**SÉRIE DE TÂCHES:**
(1) Veuillez recopier le passage de l’article sur la plainte de la Ligue compris entre « Dans le cadre » et « de cette politique. », bornes incluses.
(2) Condensez en une seule phrase le paragraphe de l’article sur la plainte de la Ligue qui commence par « C’est entre les mains du procureur général », sans perdre ses faits principaux.

Semira : plainte contre deux ministres

Un an d’enquête
mercredi 22 septembre 1999.
 

Un an jour pour jour après la mort de Semira Adamu, la Ligue des droits de l’homme incrimine Johan Vande Lanotte et Louis Tobback.

Dans le cadre de l’enquête sur la mort de Semira Adamu, la Ligue des droits de l’homme avait déposé plainte contre X et s’était constituée partie civile. La Ligue décide maintenant d’aller plus loin : elle dirige une plainte contre les anciens ministres de l’Intérieur Johan Vande Lanotte et Louis Tobback.

C’est entre les mains du procureur général près la cour d’appel de Bruxelles que l’avocat de la Ligue, Luc Walleyn, va déposer ses doléances ce mercredi. Celles-ci visent les ministres de l’Intérieur en tant que responsables de la décision de la politique du coussin - fatale à Semira - et de la poursuite de cette politique.

**ITEMS AFFICHÉS:**
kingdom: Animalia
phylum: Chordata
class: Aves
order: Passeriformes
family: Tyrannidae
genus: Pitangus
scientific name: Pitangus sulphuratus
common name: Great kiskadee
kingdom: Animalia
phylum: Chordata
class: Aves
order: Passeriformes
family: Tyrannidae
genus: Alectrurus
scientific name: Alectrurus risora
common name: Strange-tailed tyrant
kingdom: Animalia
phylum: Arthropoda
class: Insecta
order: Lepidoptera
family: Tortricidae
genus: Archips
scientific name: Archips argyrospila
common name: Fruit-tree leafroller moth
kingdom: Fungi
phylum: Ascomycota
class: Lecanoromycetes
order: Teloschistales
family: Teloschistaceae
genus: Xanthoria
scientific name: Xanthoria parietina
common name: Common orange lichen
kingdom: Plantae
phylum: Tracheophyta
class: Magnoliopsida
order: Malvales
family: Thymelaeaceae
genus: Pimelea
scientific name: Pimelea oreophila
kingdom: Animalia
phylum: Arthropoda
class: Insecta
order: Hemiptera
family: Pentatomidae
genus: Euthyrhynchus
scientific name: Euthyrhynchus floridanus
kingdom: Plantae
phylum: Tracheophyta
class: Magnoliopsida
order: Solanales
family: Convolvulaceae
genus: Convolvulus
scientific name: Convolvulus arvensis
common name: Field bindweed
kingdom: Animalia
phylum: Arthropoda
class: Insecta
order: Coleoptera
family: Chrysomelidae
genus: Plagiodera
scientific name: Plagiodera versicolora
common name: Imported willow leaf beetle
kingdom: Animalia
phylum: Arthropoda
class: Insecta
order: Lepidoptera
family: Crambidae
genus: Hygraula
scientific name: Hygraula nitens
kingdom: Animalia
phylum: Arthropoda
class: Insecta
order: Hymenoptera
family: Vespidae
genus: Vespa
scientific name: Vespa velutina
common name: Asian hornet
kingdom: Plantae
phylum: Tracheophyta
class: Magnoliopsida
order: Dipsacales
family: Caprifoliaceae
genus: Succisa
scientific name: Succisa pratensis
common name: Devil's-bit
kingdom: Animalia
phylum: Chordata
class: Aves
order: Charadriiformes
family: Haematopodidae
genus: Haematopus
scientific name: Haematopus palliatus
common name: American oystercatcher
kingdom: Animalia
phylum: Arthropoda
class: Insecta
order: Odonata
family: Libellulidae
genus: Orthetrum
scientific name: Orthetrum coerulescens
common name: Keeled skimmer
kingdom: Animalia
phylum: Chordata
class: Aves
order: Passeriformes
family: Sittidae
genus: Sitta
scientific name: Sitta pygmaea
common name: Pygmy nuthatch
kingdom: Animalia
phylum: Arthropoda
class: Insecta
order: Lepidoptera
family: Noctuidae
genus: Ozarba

**RÉPONSES COMPLÈTES:**
(1)
Dans le cadre de l’enquête sur la mort de Semira Adamu, la Ligue des droits de l’homme avait déposé plainte contre X et s’était constituée partie civile. La Ligue décide maintenant d’aller plus loin : elle dirige une plainte contre les anciens ministres de l’Intérieur Johan Vande Lanotte et Louis Tobback.

C’est entre les mains du procureur général près la cour d’appel de Bruxelles que l’avocat de la Ligue, Luc Walleyn, va déposer ses doléances ce mercredi. Celles-ci visent les ministres de l’Intérieur en tant que responsables de la décision de la politique du coussin - fatale à Semira - et de la poursuite de cette politique.

(2) Ce mercredi, Luc Walleyn, avocat de la Ligue, dépose auprès du procureur général près la cour d’appel de Bruxelles des doléances visant les ministres de l’Intérieur, responsables de la décision et de la poursuite de la politique du coussin, fatale à Semira.